**Item de trabalho:** Escreva a continuação do texto sobre o fogo como instrumento de manejo nas savanas, começando logo após a última frase apresentada.
━━━ Texto para análise
Nas savanas, o fogo é um instrumento de manejo precioso, que pode levar
a uma grande gama de resultados ecológicos, em médio prazo. Lidando com
os elementos que compõem o regime de uma queimada – frequência,
intensidade e época da queima – se pode aumentar ou diminuir a produção
de folhas e frutos, estimular ou excluir determinadas espécies de
plantas e animais, aumentar ou diminuir os nutrientes disponíveis às
plantas no solo, ralear ou adensar a vegetação arbórea. Assim, o uso
adequado e planejado do fogo pode ser uma estratégia de manejo boa e
barata para a manutenção de pastagens naturais e também de parques
nacionais e reservas biológicas que se destinam à proteção dos
ecossistemas do Cerrado.
━━━━━━
━━━ Dados fornecidos
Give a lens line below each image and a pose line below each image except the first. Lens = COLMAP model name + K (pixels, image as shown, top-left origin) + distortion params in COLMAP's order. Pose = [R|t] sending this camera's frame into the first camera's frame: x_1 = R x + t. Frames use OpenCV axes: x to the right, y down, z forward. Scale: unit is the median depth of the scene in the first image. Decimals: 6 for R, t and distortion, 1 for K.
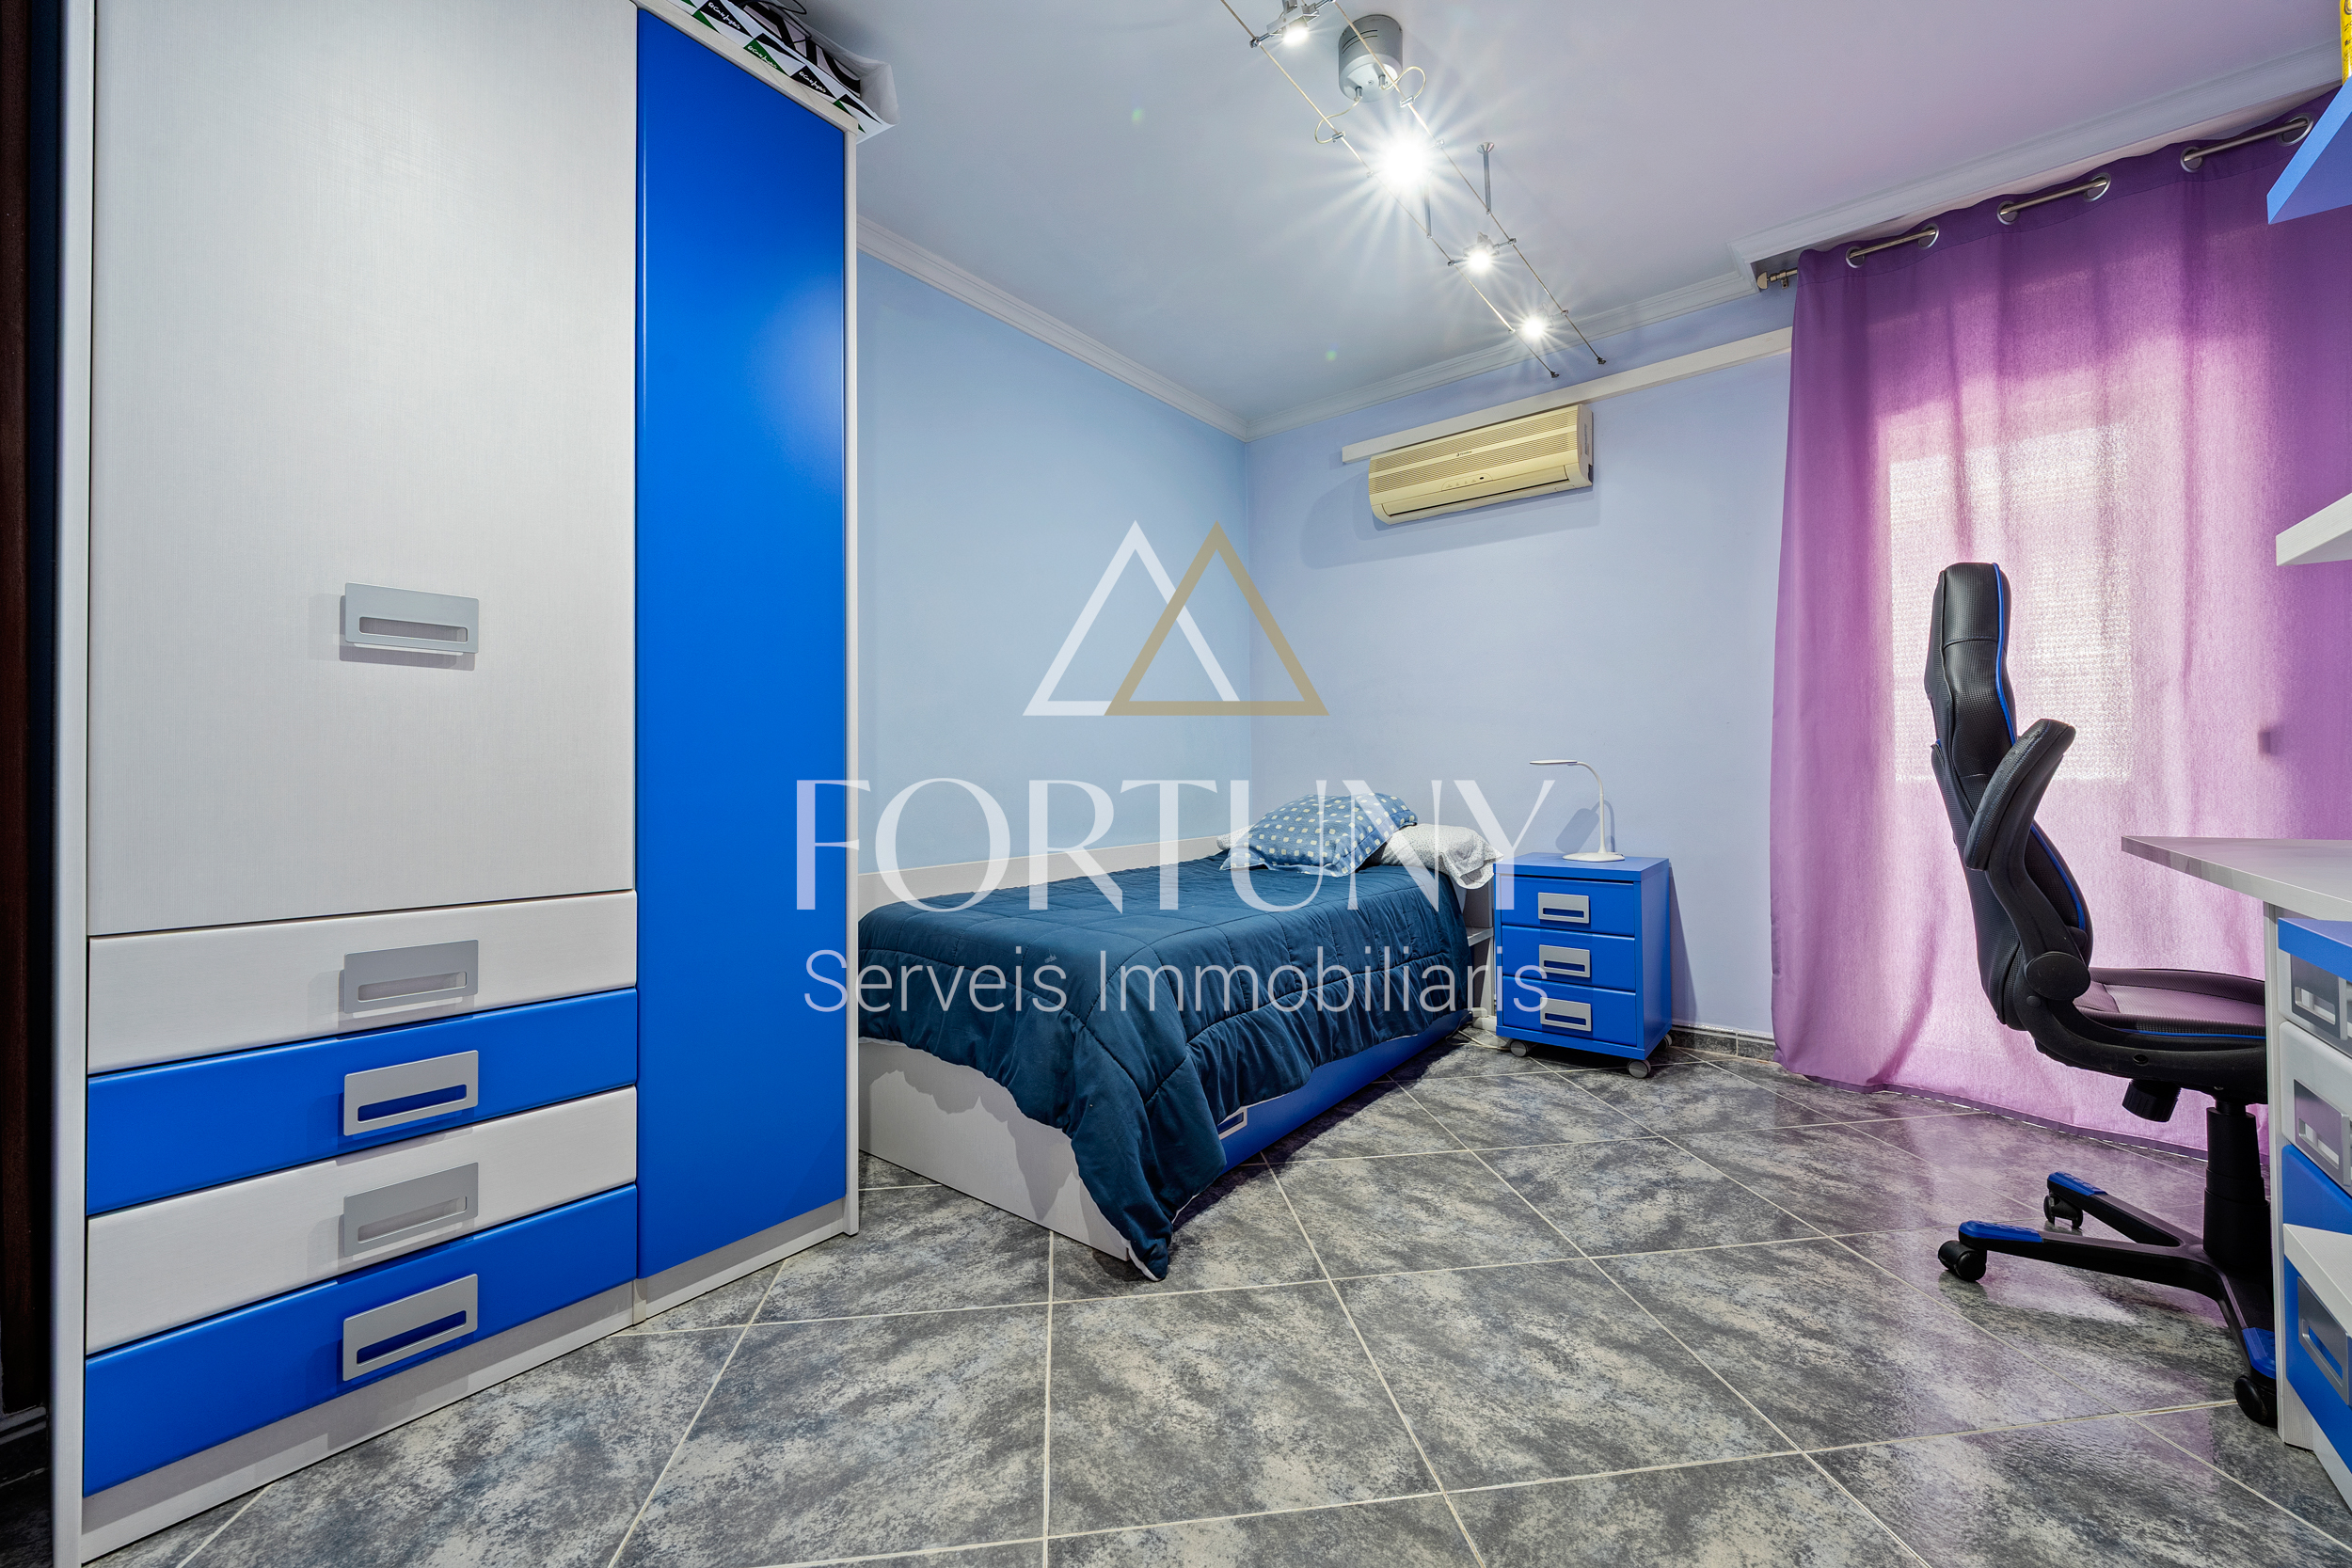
lens RADIAL K [[922.7, 0, 1171.2], [0, 922.7, 779.6], [0, 0, 1]] dist [-0.000154, -0.000350]
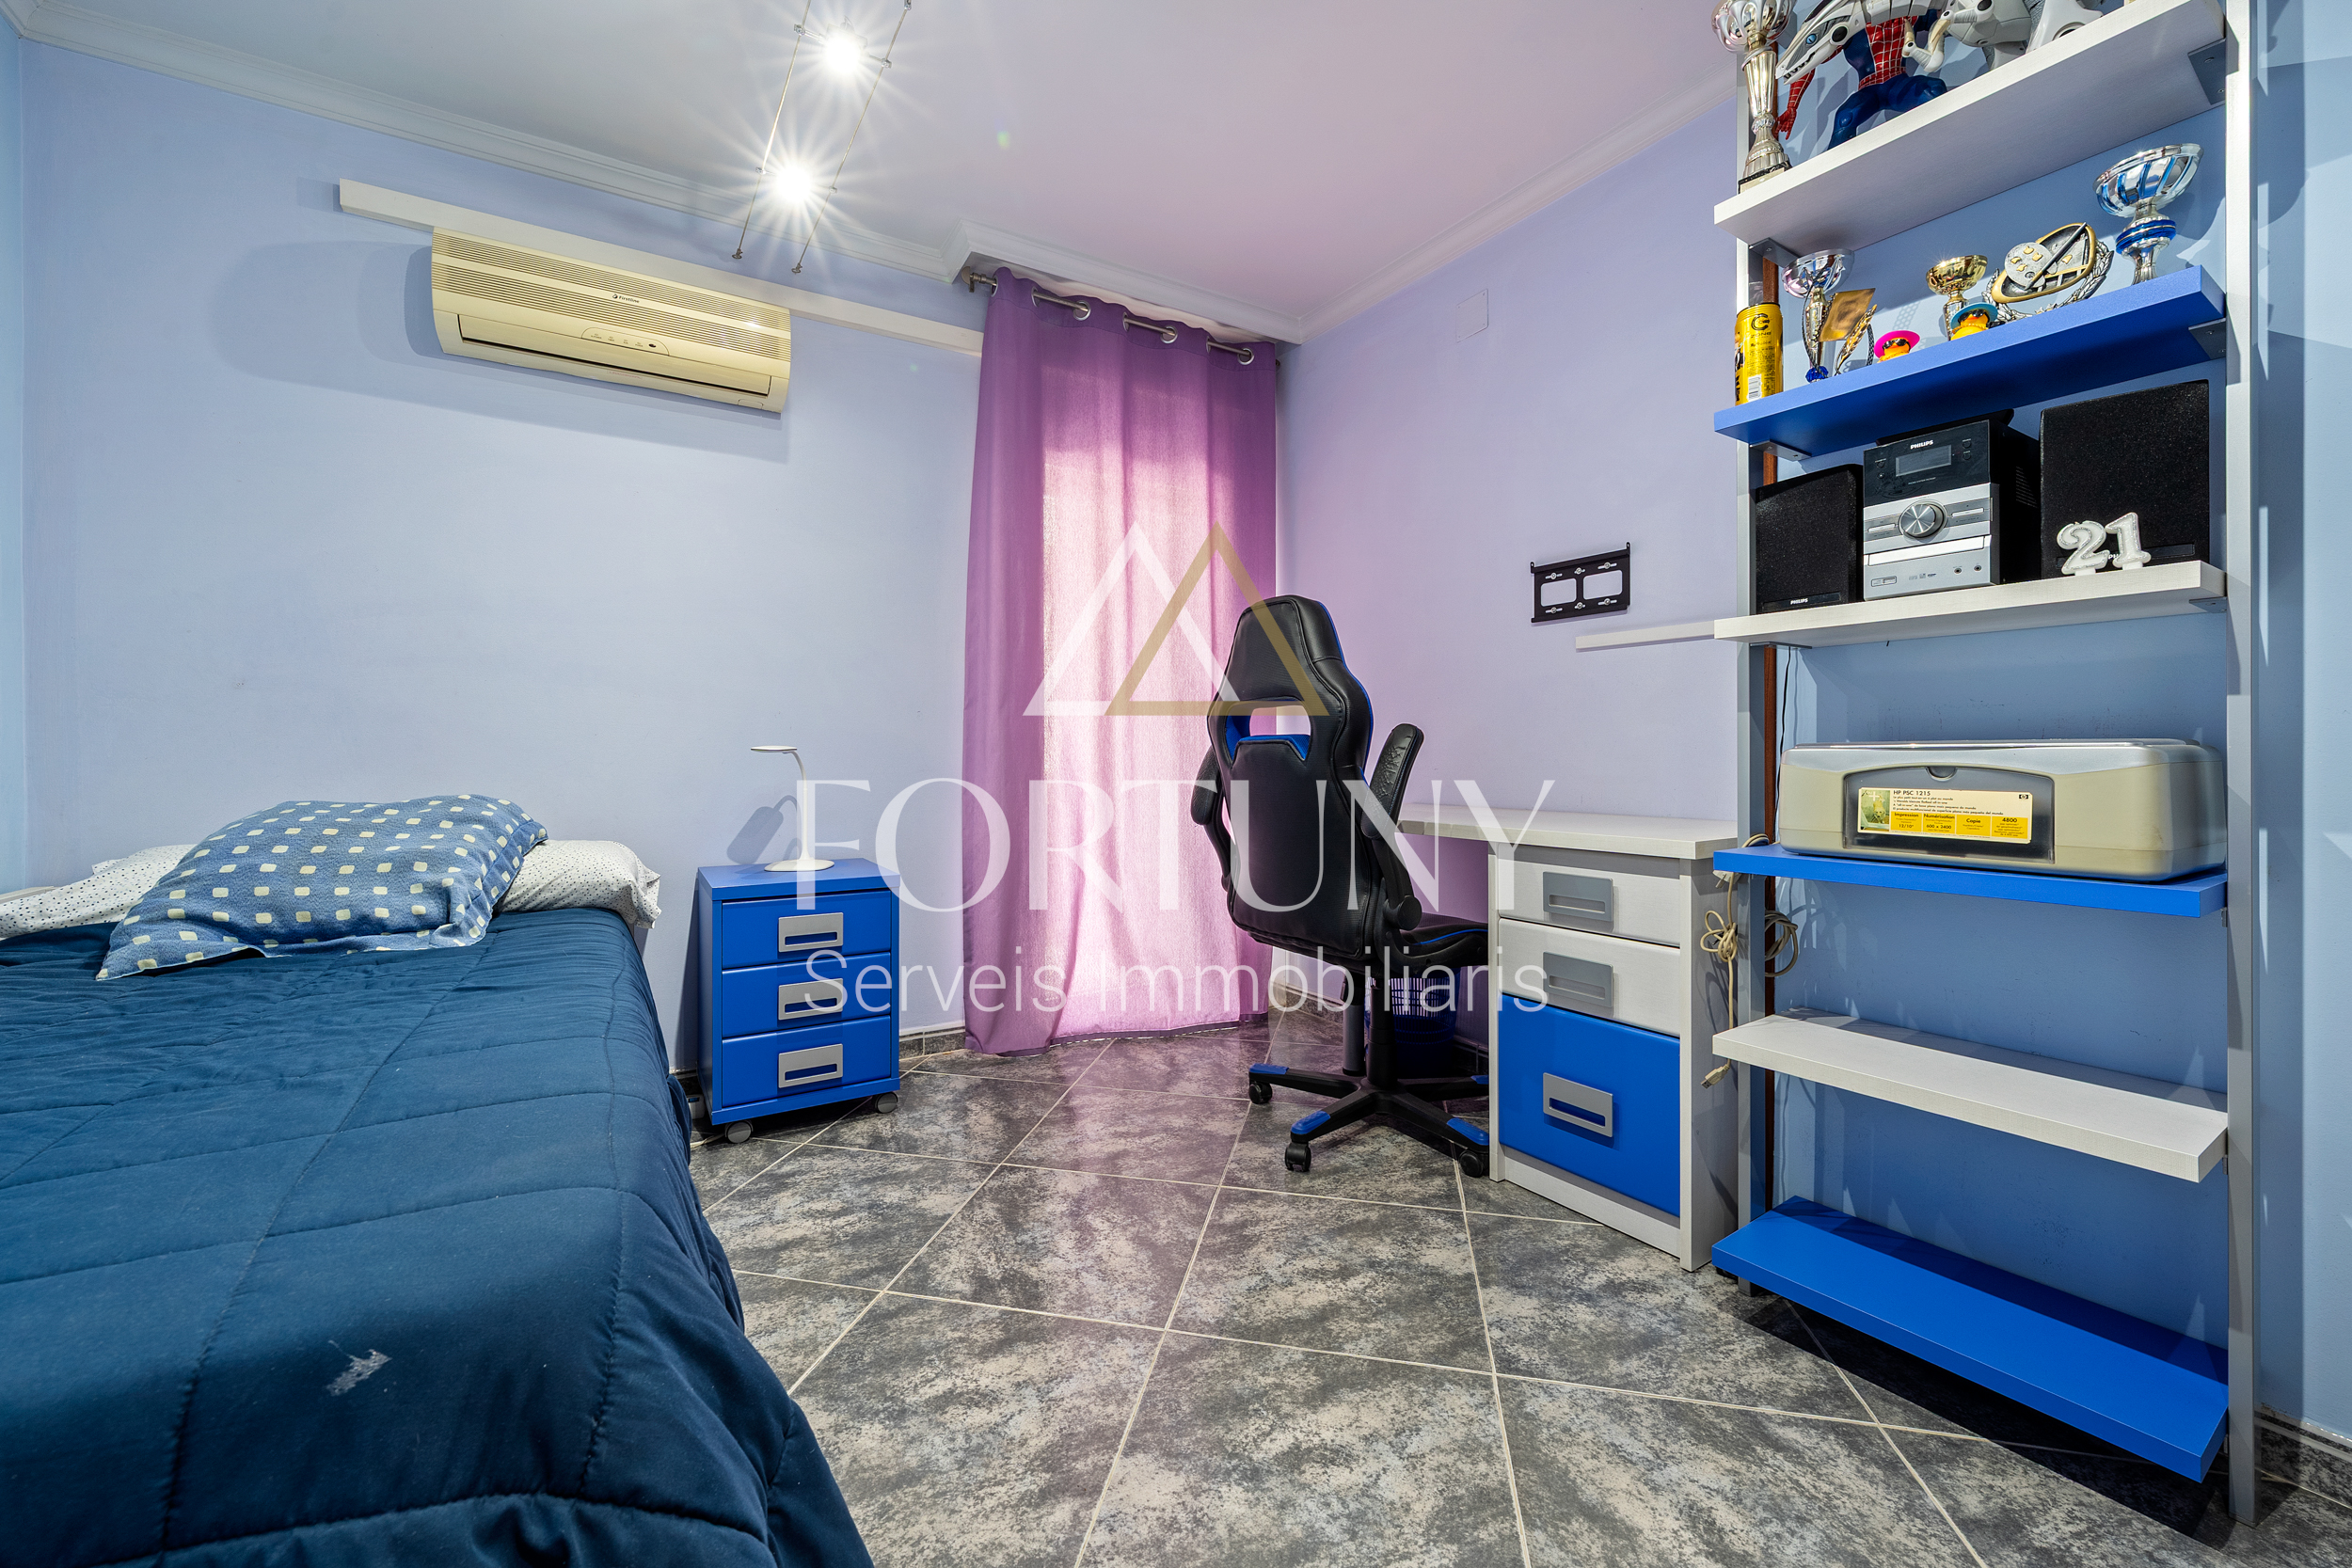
lens RADIAL K [[922.7, 0, 1172.0], [0, 922.7, 761.5], [0, 0, 1]] dist [-0.000154, -0.000350]
pose [[0.333227, 0.006731, 0.942823, -0.244766], [0.002567, 0.999964, -0.008046, -0.001029], [-0.942843, 0.005101, 0.333198, 0.485729]]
━━━━━━
**Resultado da tarefa:**
A
aversão ao fogo que hoje se vê nos órgãos ambientais e na mídia provém
de informações equivocadas, que confundem conceitos válidos para as
florestas tropicais com o funcionamento e a dinâmica do Cerrado, coisas
completamente distintas. É uma pena, pois uma boa compreensão do papel
do fogo e de seus efeitos nos ecossistemas de Cerrado, adquirida por
meio da combinação de conhecimentos técnico-científicos gerados por
pesquisadores e do conhecimento empírico acumulado pelos habitantes do
Cerrado, possibilitaria a aplicação adequada dessa ferramenta, com bons
resultados para a solução de diversos problemas que hoje atingem os
cerrados naturais e semi-naturais.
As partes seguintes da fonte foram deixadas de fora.